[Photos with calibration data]

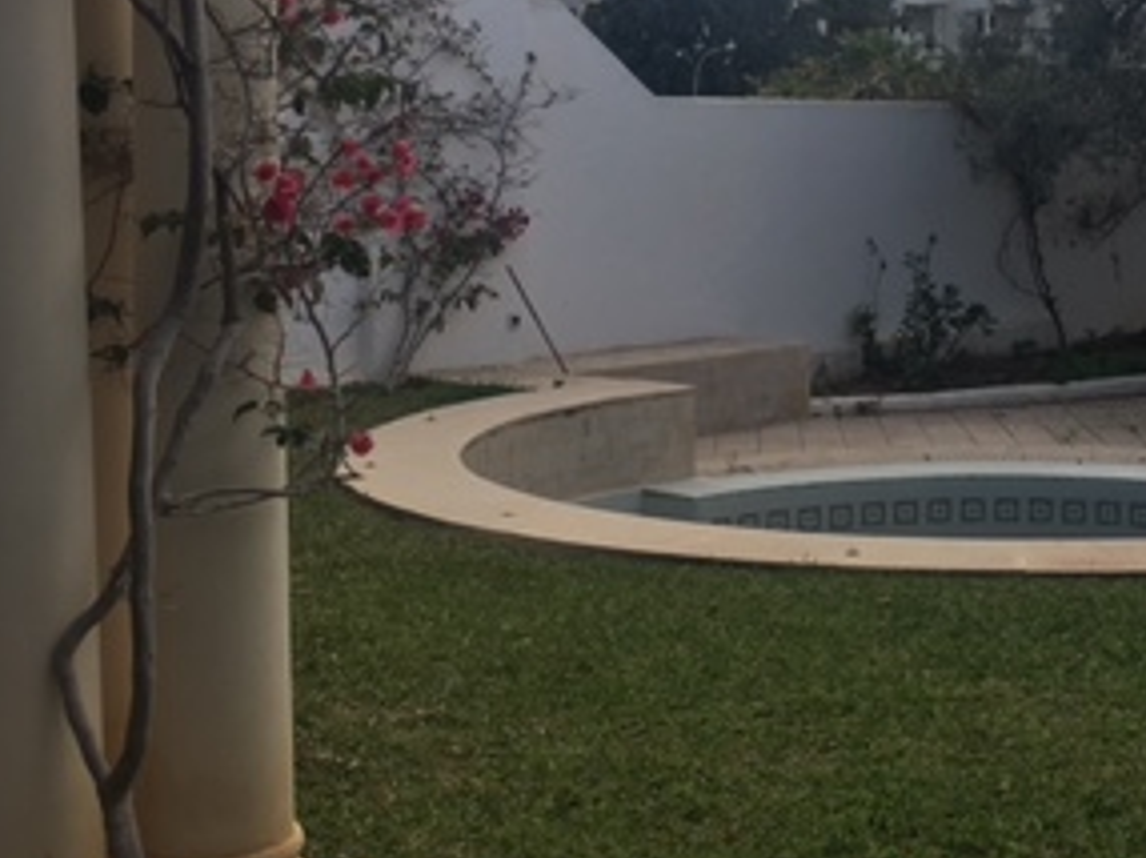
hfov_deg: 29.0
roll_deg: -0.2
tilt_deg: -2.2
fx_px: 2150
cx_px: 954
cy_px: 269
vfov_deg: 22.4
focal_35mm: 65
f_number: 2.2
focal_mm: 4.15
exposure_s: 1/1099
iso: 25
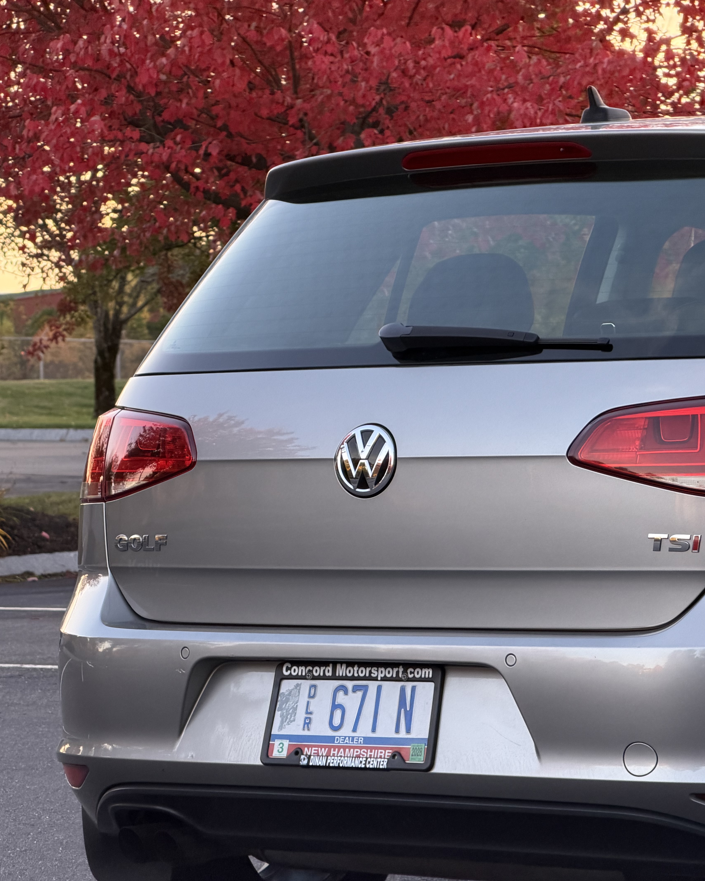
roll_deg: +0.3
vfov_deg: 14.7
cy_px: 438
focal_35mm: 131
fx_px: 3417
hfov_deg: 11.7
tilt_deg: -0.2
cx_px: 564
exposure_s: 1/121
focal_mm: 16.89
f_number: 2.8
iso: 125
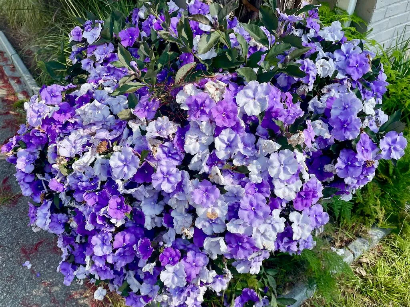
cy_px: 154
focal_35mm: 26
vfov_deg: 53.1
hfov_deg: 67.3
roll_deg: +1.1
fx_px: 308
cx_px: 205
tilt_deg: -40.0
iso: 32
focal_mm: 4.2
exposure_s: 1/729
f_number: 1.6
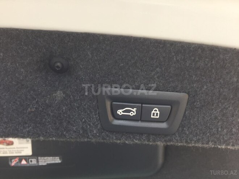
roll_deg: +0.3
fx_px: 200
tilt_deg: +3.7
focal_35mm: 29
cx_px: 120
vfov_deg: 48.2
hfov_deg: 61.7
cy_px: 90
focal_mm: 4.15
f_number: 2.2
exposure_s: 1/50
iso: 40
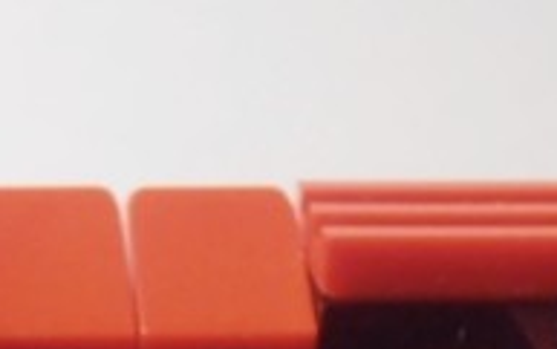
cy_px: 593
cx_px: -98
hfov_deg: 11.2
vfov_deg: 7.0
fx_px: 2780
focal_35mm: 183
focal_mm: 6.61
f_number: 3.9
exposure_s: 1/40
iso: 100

---

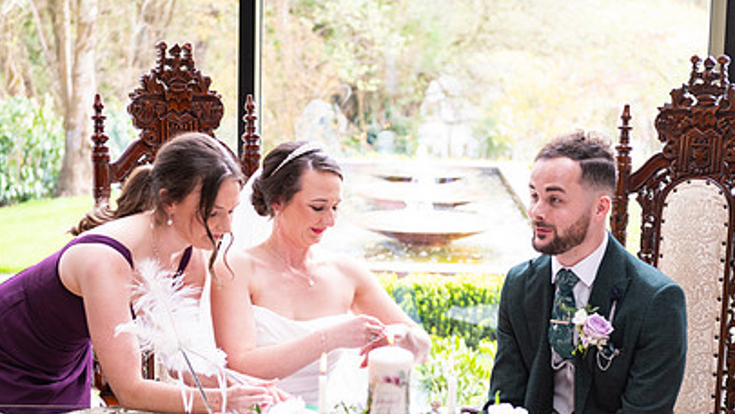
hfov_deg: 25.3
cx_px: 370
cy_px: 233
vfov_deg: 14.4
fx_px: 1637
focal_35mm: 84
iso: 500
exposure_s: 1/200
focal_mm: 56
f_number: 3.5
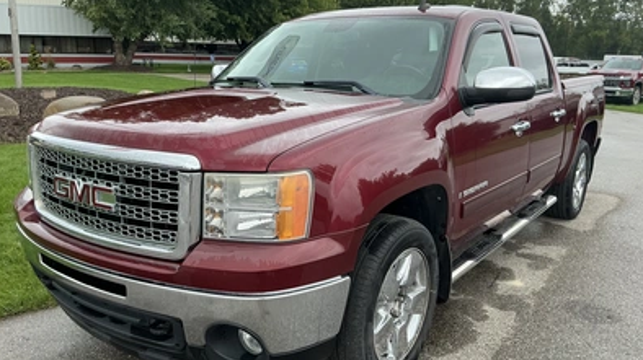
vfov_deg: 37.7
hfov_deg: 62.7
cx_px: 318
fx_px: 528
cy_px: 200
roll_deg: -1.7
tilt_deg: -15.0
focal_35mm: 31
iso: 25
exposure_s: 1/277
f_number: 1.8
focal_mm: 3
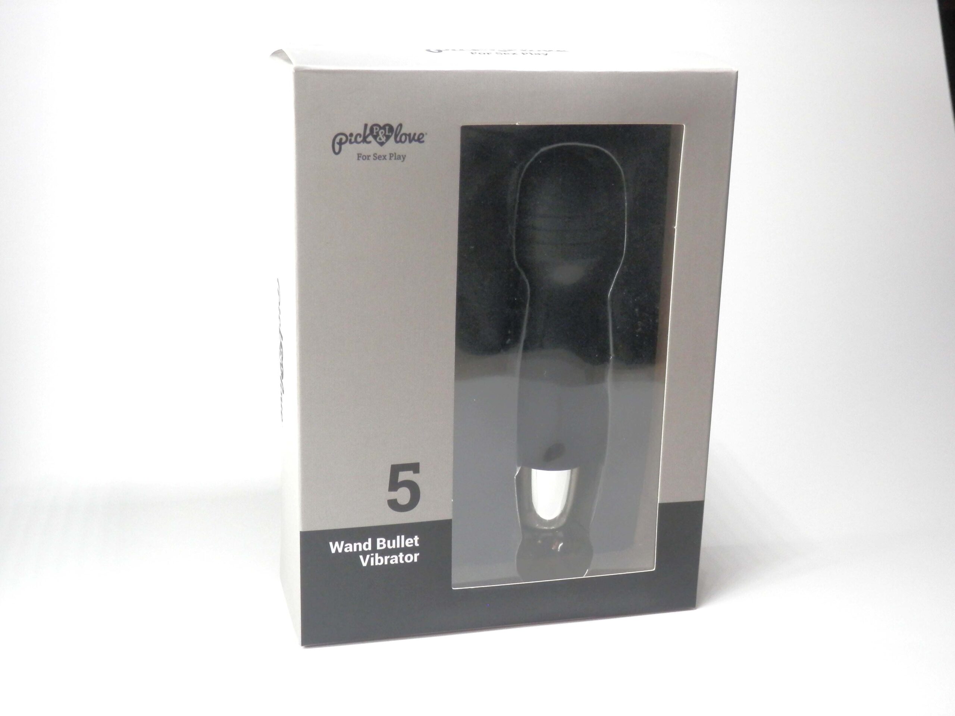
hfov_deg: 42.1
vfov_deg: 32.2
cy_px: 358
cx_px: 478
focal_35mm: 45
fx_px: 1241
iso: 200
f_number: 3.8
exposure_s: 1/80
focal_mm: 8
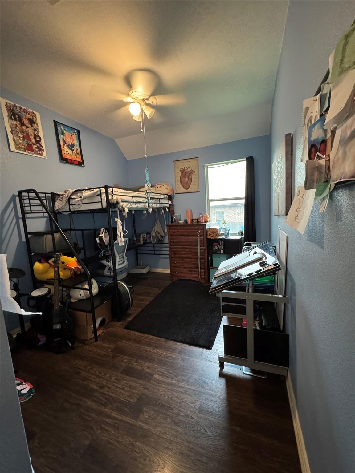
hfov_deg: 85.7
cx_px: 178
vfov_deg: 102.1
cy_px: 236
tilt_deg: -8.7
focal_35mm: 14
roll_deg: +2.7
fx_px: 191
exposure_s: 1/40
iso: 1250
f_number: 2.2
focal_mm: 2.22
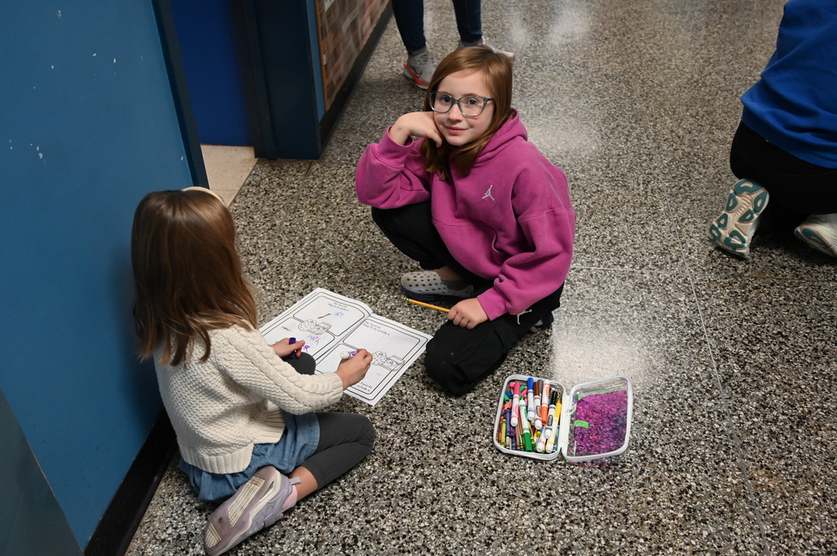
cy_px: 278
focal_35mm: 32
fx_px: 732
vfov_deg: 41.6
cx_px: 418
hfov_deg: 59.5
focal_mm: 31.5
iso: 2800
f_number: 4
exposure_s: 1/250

==

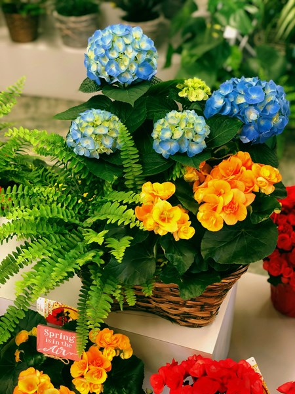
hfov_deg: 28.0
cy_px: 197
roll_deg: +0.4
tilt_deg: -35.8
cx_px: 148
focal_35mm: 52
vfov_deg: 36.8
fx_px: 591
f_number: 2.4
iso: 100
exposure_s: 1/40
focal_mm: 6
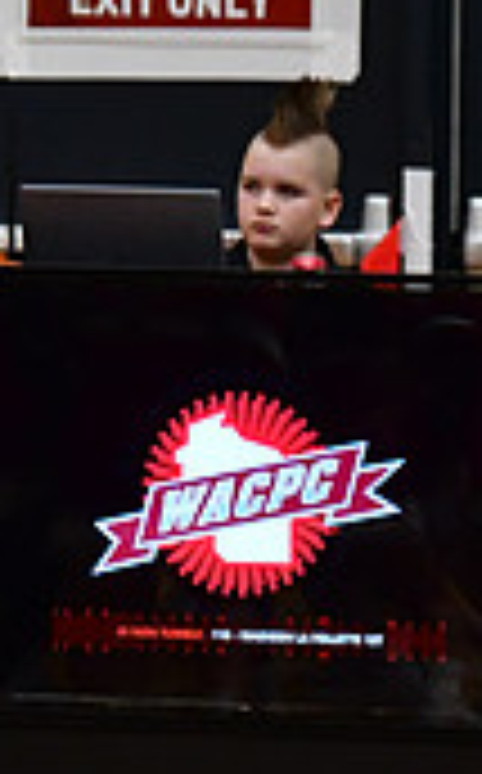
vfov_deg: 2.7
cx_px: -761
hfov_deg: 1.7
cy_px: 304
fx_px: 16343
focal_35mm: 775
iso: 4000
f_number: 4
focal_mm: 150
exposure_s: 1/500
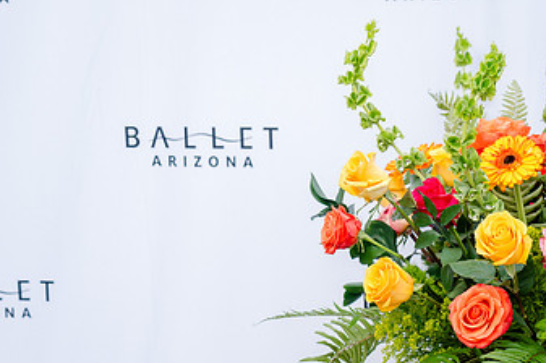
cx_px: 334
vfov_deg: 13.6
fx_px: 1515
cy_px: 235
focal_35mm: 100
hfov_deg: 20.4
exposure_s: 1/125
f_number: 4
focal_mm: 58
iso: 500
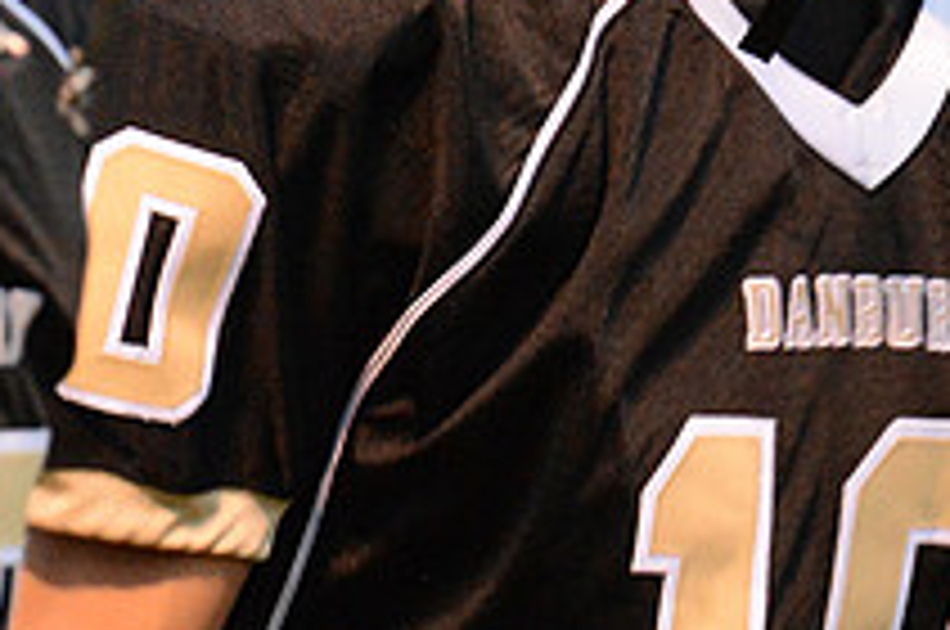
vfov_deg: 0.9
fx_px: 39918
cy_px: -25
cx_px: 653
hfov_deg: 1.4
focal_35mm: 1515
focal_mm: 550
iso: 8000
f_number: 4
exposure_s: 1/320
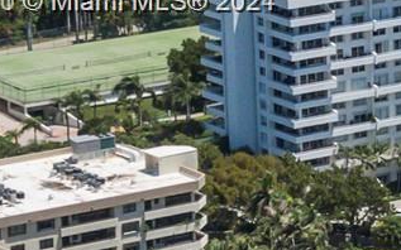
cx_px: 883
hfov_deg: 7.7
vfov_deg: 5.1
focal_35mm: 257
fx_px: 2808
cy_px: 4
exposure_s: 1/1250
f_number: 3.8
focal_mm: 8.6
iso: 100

■ **WHAT THE EXERCISE ASKS**
Retype, exactly and in full, the lines above from the one containing "focal_35mm: 32" through the one containing "exposure_s: 1/250".

■ **SOLUTION BELOW**
focal_35mm: 32
fx_px: 732
vfov_deg: 41.6
cx_px: 418
hfov_deg: 59.5
focal_mm: 31.5
iso: 2800
f_number: 4
exposure_s: 1/250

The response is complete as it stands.